The description and drawings of the present disclosure provided in the paper should be considered as illustrative only of the principles of the disclosure. The disclosure may be configured in a variety of ways and is not intended to be limited by the disclosed embodiment. Numerous applications of the disclosure will readily occur to those skilled in the art. Therefore, it is not desired to limit the disclosure to the specific examples disclosed or the exact construction and operation shown and described. Rather, all suitable modifications and equivalents may be resorted to, falling within the scope of the disclosure.
The following citations are hereby incorporated by reference in their entireties.
1. A behavior recognition system for analyzing an audio-video signal to detect challenging behaviors in autism via behavioral features, said system comprising:
a processor configured to:
segment the audio-video signal into clips of audio data and video data, each of said clips having a predefined duration and annotated with interaction styles;
sample and preprocess the audio data and video data of said clips to provide square video patches and square audio patches;
tokenize the square video patches to embed video positional information and video modality information, and tokenize the square audio patches to embed audio positional information and audio modality information; and
predict behaviors based on the tokenized square video patches and the tokenized square audio patches.

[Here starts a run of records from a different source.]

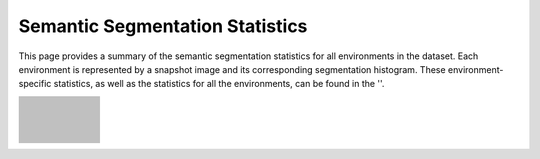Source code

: Semantic Segmentation Statistics
=====================================

This page provides a summary of the semantic segmentation statistics for all environments in the dataset. Each environment is represented by a snapshot image and its corresponding segmentation histogram. These environment-specific statistics, as well as the statistics for all the environments, can be found in the ''. 

.. list-table::
   :header-rows: 0
   :widths: 15 90
   :class: fixed-row-height

   * - .. image:: images/env_snapshot/AbandonedCable.png        
     - .. image:: images/seg_hist/AbandonedCable_seg_hist.png
          :height: 170px            
   * - .. image:: images/env_snapshot/AbandonedFactory2.png        
     - .. image:: images/seg_hist/AbandonedFactory2_seg_hist.png
          :height: 170px            
   * - .. image:: images/env_snapshot/AbandonedFactory.png        
     - .. image:: images/seg_hist/AbandonedFactory_seg_hist.png
          :height: 170px            
   * - .. image:: images/env_snapshot/AbandonedSchool.png        
     - .. image:: images/seg_hist/AbandonedSchool_seg_hist.png
          :height: 170px            
   * - .. image:: images/env_snapshot/AmericanDiner.png        
     - .. image:: images/seg_hist/AmericanDiner_seg_hist.png
          :height: 170px            
   * - .. image:: images/env_snapshot/AmusementPark.png        
     - .. image:: images/seg_hist/AmusementPark_seg_hist.png
          :height: 170px            
   * - .. image:: images/env_snapshot/AncientTowns.png        
     - .. image:: images/seg_hist/AncientTowns_seg_hist.png
          :height: 170px            
   * - .. image:: images/env_snapshot/Antiquity3D.png        
     - .. image:: images/seg_hist/Antiquity3D_seg_hist.png
          :height: 170px            
   * - .. image:: images/env_snapshot/Apocalyptic.png        
     - .. image:: images/seg_hist/Apocalyptic_seg_hist.png
          :height: 170px            
   * - .. image:: images/env_snapshot/ArchVizTinyHouseDay.png        
     - .. image:: images/seg_hist/ArchVizTinyHouseDay_seg_hist.png
          :height: 170px            
   * - .. image:: images/env_snapshot/ArchVizTinyHouseNight.png        
     - .. image:: images/seg_hist/ArchVizTinyHouseNight_seg_hist.png
          :height: 170px            
   * - .. image:: images/env_snapshot/BrushifyMoon.png        
     - .. image:: images/seg_hist/BrushifyMoon_seg_hist.png
          :height: 170px            
   * - .. image:: images/env_snapshot/CarWelding.png        
     - .. image:: images/seg_hist/CarWelding_seg_hist.png
          :height: 170px            
   * - .. image:: images/env_snapshot/CastleFortress.png        
     - .. image:: images/seg_hist/CastleFortress_seg_hist.png
          :height: 170px            
   * - .. image:: images/env_snapshot/CoalMine.png        
     - .. image:: images/seg_hist/CoalMine_seg_hist.png
          :height: 170px            
   * - .. image:: images/env_snapshot/ConstructionSite.png        
     - .. image:: images/seg_hist/ConstructionSite_seg_hist.png
          :height: 170px            
   * - .. image:: images/env_snapshot/CountryHouse.png        
     - .. image:: images/seg_hist/CountryHouse_seg_hist.png
          :height: 170px            
   * - .. image:: images/env_snapshot/CyberPunkDowntown.png        
     - .. image:: images/seg_hist/CyberPunkDowntown_seg_hist.png
          :height: 170px            
   * - .. image:: images/env_snapshot/Cyberpunk.png        
     - .. image:: images/seg_hist/Cyberpunk_seg_hist.png
          :height: 170px            
   * - .. image:: images/env_snapshot/DesertGasStation.png        
     - .. image:: images/seg_hist/DesertGasStation_seg_hist.png
          :height: 170px            
   * - .. image:: images/env_snapshot/Downtown.png        
     - .. image:: images/seg_hist/Downtown_seg_hist.png
          :height: 170px            
   * - .. image:: images/env_snapshot/EndofTheWorld.png        
     - .. image:: images/seg_hist/EndofTheWorld_seg_hist.png
          :height: 170px            
   * - .. image:: images/env_snapshot/FactoryWeather.png        
     - .. image:: images/seg_hist/FactoryWeather_seg_hist.png
          :height: 170px            
   * - .. image:: images/env_snapshot/Fantasy.png        
     - .. image:: images/seg_hist/Fantasy_seg_hist.png
          :height: 170px            
   * - .. image:: images/env_snapshot/ForestEnv.png        
     - .. image:: images/seg_hist/ForestEnv_seg_hist.png
          :height: 170px            
   * - .. image:: images/env_snapshot/Gascola.png        
     - .. image:: images/seg_hist/Gascola_seg_hist.png
          :height: 170px            
   * - .. image:: images/env_snapshot/GothicIsland.png        
     - .. image:: images/seg_hist/GothicIsland_seg_hist.png
          :height: 170px            
   * - .. image:: images/env_snapshot/GreatMarsh.png        
     - .. image:: images/seg_hist/GreatMarsh_seg_hist.png
          :height: 170px            
   * - .. image:: images/env_snapshot/HongKong.png        
     - .. image:: images/seg_hist/HongKong_seg_hist.png
          :height: 170px            
   * - .. image:: images/env_snapshot/Hospital.png        
     - .. image:: images/seg_hist/Hospital_seg_hist.png
          :height: 170px            
   * - .. image:: images/env_snapshot/House.png        
     - .. image:: images/seg_hist/House_seg_hist.png
          :height: 170px            
   * - .. image:: images/env_snapshot/HQWesternSaloon.png        
     - .. image:: images/seg_hist/HQWesternSaloon_seg_hist.png
          :height: 170px            
   * - .. image:: images/env_snapshot/IndustrialHangar.png        
     - .. image:: images/seg_hist/IndustrialHangar_seg_hist.png
          :height: 170px            
   * - .. image:: images/env_snapshot/JapaneseAlley.png        
     - .. image:: images/seg_hist/JapaneseAlley_seg_hist.png
          :height: 170px            
   * - .. image:: images/env_snapshot/JapaneseCity.png        
     - .. image:: images/seg_hist/JapaneseCity_seg_hist.png
          :height: 170px            
   * - .. image:: images/env_snapshot/MiddleEast.png        
     - .. image:: images/seg_hist/MiddleEast_seg_hist.png
          :height: 170px            
   * - .. image:: images/env_snapshot/ModernCityDowntown.png        
     - .. image:: images/seg_hist/ModernCityDowntown_seg_hist.png
          :height: 170px            
   * - .. image:: images/env_snapshot/ModularNeighborhoodIntExt.png        
     - .. image:: images/seg_hist/ModularNeighborhoodIntExt_seg_hist.png
          :height: 170px            
   * - .. image:: images/env_snapshot/ModularNeighborhood.png        
     - .. image:: images/seg_hist/ModularNeighborhood_seg_hist.png
          :height: 170px            
   * - .. image:: images/env_snapshot/ModUrbanCity.png        
     - .. image:: images/seg_hist/ModUrbanCity_seg_hist.png
          :height: 170px            
   * - .. image:: images/env_snapshot/NordicHarbor.png        
     - .. image:: images/seg_hist/NordicHarbor_seg_hist.png
          :height: 170px            
   * - .. image:: images/env_snapshot/Ocean.png        
     - .. image:: images/seg_hist/Ocean_seg_hist.png
          :height: 170px            
   * - .. image:: images/env_snapshot/Office.png        
     - .. image:: images/seg_hist/Office_seg_hist.png
          :height: 170px            
   * - .. image:: images/env_snapshot/OldBrickHouseDay.png        
     - .. image:: images/seg_hist/OldBrickHouseDay_seg_hist.png
          :height: 170px            
   * - .. image:: images/env_snapshot/OldBrickHouseNight.png        
     - .. image:: images/seg_hist/OldBrickHouseNight_seg_hist.png
          :height: 170px            
   * - .. image:: images/env_snapshot/OldIndustrialCity.png        
     - .. image:: images/seg_hist/OldIndustrialCity_seg_hist.png
          :height: 170px            
   * - .. image:: images/env_snapshot/OldScandinavia.png        
     - .. image:: images/seg_hist/OldScandinavia_seg_hist.png
          :height: 170px            
   * - .. image:: images/env_snapshot/OldTownFall.png        
     - .. image:: images/seg_hist/OldTownFall_seg_hist.png
          :height: 170px            
   * - .. image:: images/env_snapshot/OldTownNight.png        
     - .. image:: images/seg_hist/OldTownNight_seg_hist.png
          :height: 170px            
   * - .. image:: images/env_snapshot/OldTownSummer.png        
     - .. image:: images/seg_hist/OldTownSummer_seg_hist.png
          :height: 170px            
   * - .. image:: images/env_snapshot/OldTownWinter.png        
     - .. image:: images/seg_hist/OldTownWinter_seg_hist.png
          :height: 170px            
   * - .. image:: images/env_snapshot/PolarSciFi.png        
     - .. image:: images/seg_hist/PolarSciFi_seg_hist.png
          :height: 170px            
   * - .. image:: images/env_snapshot/Prison.png        
     - .. image:: images/seg_hist/Prison_seg_hist.png
          :height: 170px            
   * - .. image:: images/env_snapshot/Restaurant.png        
     - .. image:: images/seg_hist/Restaurant_seg_hist.png
          :height: 170px            
   * - .. image:: images/env_snapshot/RetroOffice.png        
     - .. image:: images/seg_hist/RetroOffice_seg_hist.png
          :height: 170px            
   * - .. image:: images/env_snapshot/Rome.png        
     - .. image:: images/seg_hist/Rome_seg_hist.png
          :height: 170px            
   * - .. image:: images/env_snapshot/Ruins.png        
     - .. image:: images/seg_hist/Ruins_seg_hist.png
          :height: 170px            
   * - .. image:: images/env_snapshot/SeasideTown.png        
     - .. image:: images/seg_hist/SeasideTown_seg_hist.png
          :height: 170px            
   * - .. image:: images/env_snapshot/SeasonalForestAutumn.png        
     - .. image:: images/seg_hist/SeasonalForestAutumn_seg_hist.png
          :height: 170px            
   * - .. image:: images/env_snapshot/SeasonalForestSpring.png        
     - .. image:: images/seg_hist/SeasonalForestSpring_seg_hist.png
          :height: 170px            
   * - .. image:: images/env_snapshot/SeasonalForestSummerNight.png        
     - .. image:: images/seg_hist/SeasonalForestSummerNight_seg_hist.png
          :height: 170px            
   * - .. image:: images/env_snapshot/SeasonalForestWinterNight.png        
     - .. image:: images/seg_hist/SeasonalForestWinterNight_seg_hist.png
          :height: 170px            
   * - .. image:: images/env_snapshot/SeasonalForestWinter.png        
     - .. image:: images/seg_hist/SeasonalForestWinter_seg_hist.png
          :height: 170px            
   * - .. image:: images/env_snapshot/Sewerage.png        
     - .. image:: images/seg_hist/Sewerage_seg_hist.png
          :height: 170px            
   * - .. image:: images/env_snapshot/ShoreCaves.png        
     - .. image:: images/seg_hist/ShoreCaves_seg_hist.png
          :height: 170px            
   * - .. image:: images/env_snapshot/Slaughter.png        
     - .. image:: images/seg_hist/Slaughter_seg_hist.png
          :height: 170px            
   * - .. image:: images/env_snapshot/SoulCity.png        
     - .. image:: images/seg_hist/SoulCity_seg_hist.png
          :height: 170px            
   * - .. image:: images/env_snapshot/Supermarket.png        
     - .. image:: images/seg_hist/Supermarket_seg_hist.png
          :height: 170px            
   * - .. image:: images/env_snapshot/TerrainBlending.png        
     - .. image:: images/seg_hist/TerrainBlending_seg_hist.png
          :height: 170px            
   * - .. image:: images/env_snapshot/UrbanConstruction.png        
     - .. image:: images/seg_hist/UrbanConstruction_seg_hist.png
          :height: 170px            
   * - .. image:: images/env_snapshot/VictorianStreet.png        
     - .. image:: images/seg_hist/VictorianStreet_seg_hist.png
          :height: 170px            
   * - .. image:: images/env_snapshot/WaterMillDay.png        
     - .. image:: images/seg_hist/WaterMillDay_seg_hist.png
          :height: 170px            
   * - .. image:: images/env_snapshot/WaterMillNight.png        
     - .. image:: images/seg_hist/WaterMillNight_seg_hist.png
          :height: 170px            
   * - .. image:: images/env_snapshot/WesternDesertTown.png        
     - .. image:: images/seg_hist/WesternDesertTown_seg_hist.png
          :height: 170px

2. The system of claim 1, wherein the sample and preprocess of the video data comprises selecting a key frame, resizing and center cropping the key frame, and segment the key frame into the square video patches.
3. The system of claim 1, wherein the sample and preprocess of the audio data comprises converting the audio data into spectrograms, sampling the spectrograms to provide a sequence of features, and segmenting the spectrograms into the square audio patches.
4. The system of claim 1, wherein said key fame uses both reconstruction loss and contrastive loss.
5. The system of claim 1, wherein said system predicts behavioral features with an 80-90% accuracy.